It is not that often that an enquirer of Keighley Local Studies Library on a Keighley history subject, comes ‘right back atcha’ with a casual, “I am researching an autobiographical work coming out soon” but occasionally they do. Don Chapman enquired earlier this year about Keighley baths and his new book that includes sketches of the Keighley he came to know and love, surprisingly as an in-comer from Oxford and its University, is published now and in due course will be in Keighley Library.
When he became a graduate trainee with the Bradford and District Newspaper Company in 1956, it was the landlord of his first digs in Keighley who took the tops off the bath taps. He went to the public baths down the road fearing the worst. Hence the title of his tongue in cheek memoir featuring some of the wackier articles he wrote in a 40-year career in journalism, A Tenpenny Dip in Paradise and other flights of fancy. In it, Don Chapman hopes that he has captured some of the “banter and bonhomie I shared with my colleagues at the Keighley News”, that he remembers most fondly.
Just a few of his Keighley memories are quoted here:
“I’m not sure I even knew where Keighley was when the Westminster Press told me I would be starting my career as a graduate trainee reporter there in September, 1956. Before I took up the post, I decided I’d better take a look.
I arrived by train from Oxford shortly after 2pm. The hotel at the bottom of Cavendish Street had stopped serving lunch and everywhere else was shut. It was early closing day. Eventually I stumbled on a workmen’s café and a satisfying plate of bacon and eggs, served with a large mug of Yorkshire tea, somewhere in the back-street.”
“I quickly grew to love Keighley. The flowers in the front windows of those who hadn’t got gardens. The washing in the streets between the back-to-back houses. The rich array of cakes and savouries in the bakery shop.”

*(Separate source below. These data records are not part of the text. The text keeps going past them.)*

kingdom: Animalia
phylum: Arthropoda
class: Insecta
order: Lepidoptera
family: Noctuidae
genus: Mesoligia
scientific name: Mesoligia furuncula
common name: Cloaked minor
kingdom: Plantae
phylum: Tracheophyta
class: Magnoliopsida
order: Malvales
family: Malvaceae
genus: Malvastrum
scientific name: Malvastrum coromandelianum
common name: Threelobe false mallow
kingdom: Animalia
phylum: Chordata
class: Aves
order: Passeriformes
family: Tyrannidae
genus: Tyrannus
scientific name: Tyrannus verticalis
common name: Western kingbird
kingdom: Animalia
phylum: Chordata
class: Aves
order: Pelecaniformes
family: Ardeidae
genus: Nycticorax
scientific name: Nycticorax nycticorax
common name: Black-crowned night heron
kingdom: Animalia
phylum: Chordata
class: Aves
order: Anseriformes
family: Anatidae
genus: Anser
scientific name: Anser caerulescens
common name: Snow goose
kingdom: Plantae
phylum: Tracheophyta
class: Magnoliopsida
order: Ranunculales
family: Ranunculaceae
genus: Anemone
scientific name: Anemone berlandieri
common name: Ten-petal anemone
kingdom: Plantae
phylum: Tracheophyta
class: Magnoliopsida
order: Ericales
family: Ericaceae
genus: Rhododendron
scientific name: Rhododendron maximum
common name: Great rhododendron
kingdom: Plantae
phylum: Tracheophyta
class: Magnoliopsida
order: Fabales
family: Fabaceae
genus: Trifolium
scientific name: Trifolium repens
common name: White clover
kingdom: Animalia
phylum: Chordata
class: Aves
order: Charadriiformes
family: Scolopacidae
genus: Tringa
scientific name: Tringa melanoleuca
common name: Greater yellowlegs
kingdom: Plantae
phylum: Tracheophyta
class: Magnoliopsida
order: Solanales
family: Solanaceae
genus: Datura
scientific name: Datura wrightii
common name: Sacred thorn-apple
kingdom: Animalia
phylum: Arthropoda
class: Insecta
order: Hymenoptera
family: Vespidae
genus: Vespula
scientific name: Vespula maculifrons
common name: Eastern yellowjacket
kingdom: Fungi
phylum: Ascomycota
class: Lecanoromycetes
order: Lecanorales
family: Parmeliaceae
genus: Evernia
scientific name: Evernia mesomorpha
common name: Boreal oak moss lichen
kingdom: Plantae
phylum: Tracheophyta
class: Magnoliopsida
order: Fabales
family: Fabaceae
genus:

“The war years and the period before them had left their mark on the town. Sooner or later, chaps I met in the pub would start rueing the privations of the 1930s Depression: an economic downturn Lord Nuffield’s Cowley car factories had protected Oxford from.
Although premier Harold Macmillan was telling people they’d never had it so good, many in Keighley were still struggling. At the Mechanics Institute Saturday night hop, on more than one occasion the manager said to me: ‘See that couple there, Don, they’re on their honeymoon!’”
The book is out now and available online and from bookshops. It will also be in Keighley Library soon.